Work to do: Give all of the records below as a JSON list of strings, one string per line, with blank lines left out.

Exercise data:
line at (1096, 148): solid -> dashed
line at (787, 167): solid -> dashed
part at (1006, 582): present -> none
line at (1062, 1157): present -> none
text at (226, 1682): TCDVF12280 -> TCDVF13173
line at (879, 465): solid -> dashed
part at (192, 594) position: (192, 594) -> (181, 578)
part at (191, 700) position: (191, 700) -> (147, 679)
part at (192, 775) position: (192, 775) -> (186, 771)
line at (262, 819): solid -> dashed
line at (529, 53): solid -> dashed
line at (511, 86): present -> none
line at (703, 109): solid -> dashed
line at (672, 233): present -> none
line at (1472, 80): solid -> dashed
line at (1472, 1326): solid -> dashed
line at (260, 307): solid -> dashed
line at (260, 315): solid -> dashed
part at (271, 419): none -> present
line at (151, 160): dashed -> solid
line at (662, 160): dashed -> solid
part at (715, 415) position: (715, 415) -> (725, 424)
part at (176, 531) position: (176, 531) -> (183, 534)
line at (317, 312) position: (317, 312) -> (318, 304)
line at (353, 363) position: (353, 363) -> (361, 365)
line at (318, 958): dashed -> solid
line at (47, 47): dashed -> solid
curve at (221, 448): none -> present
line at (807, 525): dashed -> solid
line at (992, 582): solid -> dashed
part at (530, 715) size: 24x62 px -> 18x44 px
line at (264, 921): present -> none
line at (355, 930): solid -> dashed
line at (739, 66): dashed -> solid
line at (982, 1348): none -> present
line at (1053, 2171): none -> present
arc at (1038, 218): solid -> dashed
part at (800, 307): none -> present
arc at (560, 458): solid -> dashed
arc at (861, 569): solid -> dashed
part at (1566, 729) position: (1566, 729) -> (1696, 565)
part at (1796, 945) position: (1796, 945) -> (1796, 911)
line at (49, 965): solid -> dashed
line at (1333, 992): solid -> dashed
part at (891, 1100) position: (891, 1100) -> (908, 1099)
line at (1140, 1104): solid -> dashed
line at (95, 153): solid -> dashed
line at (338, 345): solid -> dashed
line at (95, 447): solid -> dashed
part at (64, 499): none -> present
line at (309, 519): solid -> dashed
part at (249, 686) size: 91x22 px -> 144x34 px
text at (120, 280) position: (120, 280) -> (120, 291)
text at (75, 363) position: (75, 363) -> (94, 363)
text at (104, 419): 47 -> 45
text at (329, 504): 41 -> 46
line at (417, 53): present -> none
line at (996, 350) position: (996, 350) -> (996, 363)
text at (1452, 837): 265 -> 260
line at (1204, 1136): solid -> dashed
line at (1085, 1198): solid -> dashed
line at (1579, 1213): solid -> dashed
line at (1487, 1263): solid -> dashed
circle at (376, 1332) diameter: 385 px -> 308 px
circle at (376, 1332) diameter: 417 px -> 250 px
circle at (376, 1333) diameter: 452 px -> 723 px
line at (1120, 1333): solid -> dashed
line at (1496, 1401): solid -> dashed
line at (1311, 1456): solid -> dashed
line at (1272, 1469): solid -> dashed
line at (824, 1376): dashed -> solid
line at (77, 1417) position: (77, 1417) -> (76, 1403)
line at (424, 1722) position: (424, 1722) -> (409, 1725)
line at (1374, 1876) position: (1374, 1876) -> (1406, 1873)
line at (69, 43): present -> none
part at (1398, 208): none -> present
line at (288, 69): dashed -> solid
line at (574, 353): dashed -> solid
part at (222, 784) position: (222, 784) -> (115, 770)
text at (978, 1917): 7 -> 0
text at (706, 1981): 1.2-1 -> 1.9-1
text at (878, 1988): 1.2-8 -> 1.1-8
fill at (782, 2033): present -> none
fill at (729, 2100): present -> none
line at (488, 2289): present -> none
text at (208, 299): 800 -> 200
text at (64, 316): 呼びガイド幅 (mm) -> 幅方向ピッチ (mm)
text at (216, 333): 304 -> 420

Final answer:
[
  "line at (1096, 148): solid -> dashed",
  "line at (787, 167): solid -> dashed",
  "part at (1006, 582): present -> none",
  "line at (1062, 1157): present -> none",
  "text at (226, 1682): TCDVF12280 -> TCDVF13173",
  "line at (879, 465): solid -> dashed",
  "part at (192, 594) position: (192, 594) -> (181, 578)",
  "part at (191, 700) position: (191, 700) -> (147, 679)",
  "part at (192, 775) position: (192, 775) -> (186, 771)",
  "line at (262, 819): solid -> dashed",
  "line at (529, 53): solid -> dashed",
  "line at (511, 86): present -> none",
  "line at (703, 109): solid -> dashed",
  "line at (672, 233): present -> none",
  "line at (1472, 80): solid -> dashed",
  "line at (1472, 1326): solid -> dashed",
  "line at (260, 307): solid -> dashed",
  "line at (260, 315): solid -> dashed",
  "part at (271, 419): none -> present",
  "line at (151, 160): dashed -> solid",
  "line at (662, 160): dashed -> solid",
  "part at (715, 415) position: (715, 415) -> (725, 424)",
  "part at (176, 531) position: (176, 531) -> (183, 534)",
  "line at (317, 312) position: (317, 312) -> (318, 304)",
  "line at (353, 363) position: (353, 363) -> (361, 365)",
  "line at (318, 958): dashed -> solid",
  "line at (47, 47): dashed -> solid",
  "curve at (221, 448): none -> present",
  "line at (807, 525): dashed -> solid",
  "line at (992, 582): solid -> dashed",
  "part at (530, 715) size: 24x62 px -> 18x44 px",
  "line at (264, 921): present -> none",
  "line at (355, 930): solid -> dashed",
  "line at (739, 66): dashed -> solid",
  "line at (982, 1348): none -> present",
  "line at (1053, 2171): none -> present",
  "arc at (1038, 218): solid -> dashed",
  "part at (800, 307): none -> present",
  "arc at (560, 458): solid -> dashed",
  "arc at (861, 569): solid -> dashed",
  "part at (1566, 729) position: (1566, 729) -> (1696, 565)",
  "part at (1796, 945) position: (1796, 945) -> (1796, 911)",
  "line at (49, 965): solid -> dashed",
  "line at (1333, 992): solid -> dashed",
  "part at (891, 1100) position: (891, 1100) -> (908, 1099)",
  "line at (1140, 1104): solid -> dashed",
  "line at (95, 153): solid -> dashed",
  "line at (338, 345): solid -> dashed",
  "line at (95, 447): solid -> dashed",
  "part at (64, 499): none -> present",
  "line at (309, 519): solid -> dashed",
  "part at (249, 686) size: 91x22 px -> 144x34 px",
  "text at (120, 280) position: (120, 280) -> (120, 291)",
  "text at (75, 363) position: (75, 363) -> (94, 363)",
  "text at (104, 419): 47 -> 45",
  "text at (329, 504): 41 -> 46",
  "line at (417, 53): present -> none",
  "line at (996, 350) position: (996, 350) -> (996, 363)",
  "text at (1452, 837): 265 -> 260",
  "line at (1204, 1136): solid -> dashed",
  "line at (1085, 1198): solid -> dashed",
  "line at (1579, 1213): solid -> dashed",
  "line at (1487, 1263): solid -> dashed",
  "circle at (376, 1332) diameter: 385 px -> 308 px",
  "circle at (376, 1332) diameter: 417 px -> 250 px",
  "circle at (376, 1333) diameter: 452 px -> 723 px",
  "line at (1120, 1333): solid -> dashed",
  "line at (1496, 1401): solid -> dashed",
  "line at (1311, 1456): solid -> dashed",
  "line at (1272, 1469): solid -> dashed",
  "line at (824, 1376): dashed -> solid",
  "line at (77, 1417) position: (77, 1417) -> (76, 1403)",
  "line at (424, 1722) position: (424, 1722) -> (409, 1725)",
  "line at (1374, 1876) position: (1374, 1876) -> (1406, 1873)",
  "line at (69, 43): present -> none",
  "part at (1398, 208): none -> present",
  "line at (288, 69): dashed -> solid",
  "line at (574, 353): dashed -> solid",
  "part at (222, 784) position: (222, 784) -> (115, 770)",
  "text at (978, 1917): 7 -> 0",
  "text at (706, 1981): 1.2-1 -> 1.9-1",
  "text at (878, 1988): 1.2-8 -> 1.1-8",
  "fill at (782, 2033): present -> none",
  "fill at (729, 2100): present -> none",
  "line at (488, 2289): present -> none",
  "text at (208, 299): 800 -> 200",
  "text at (64, 316): 呼びガイド幅 (mm) -> 幅方向ピッチ (mm)",
  "text at (216, 333): 304 -> 420"
]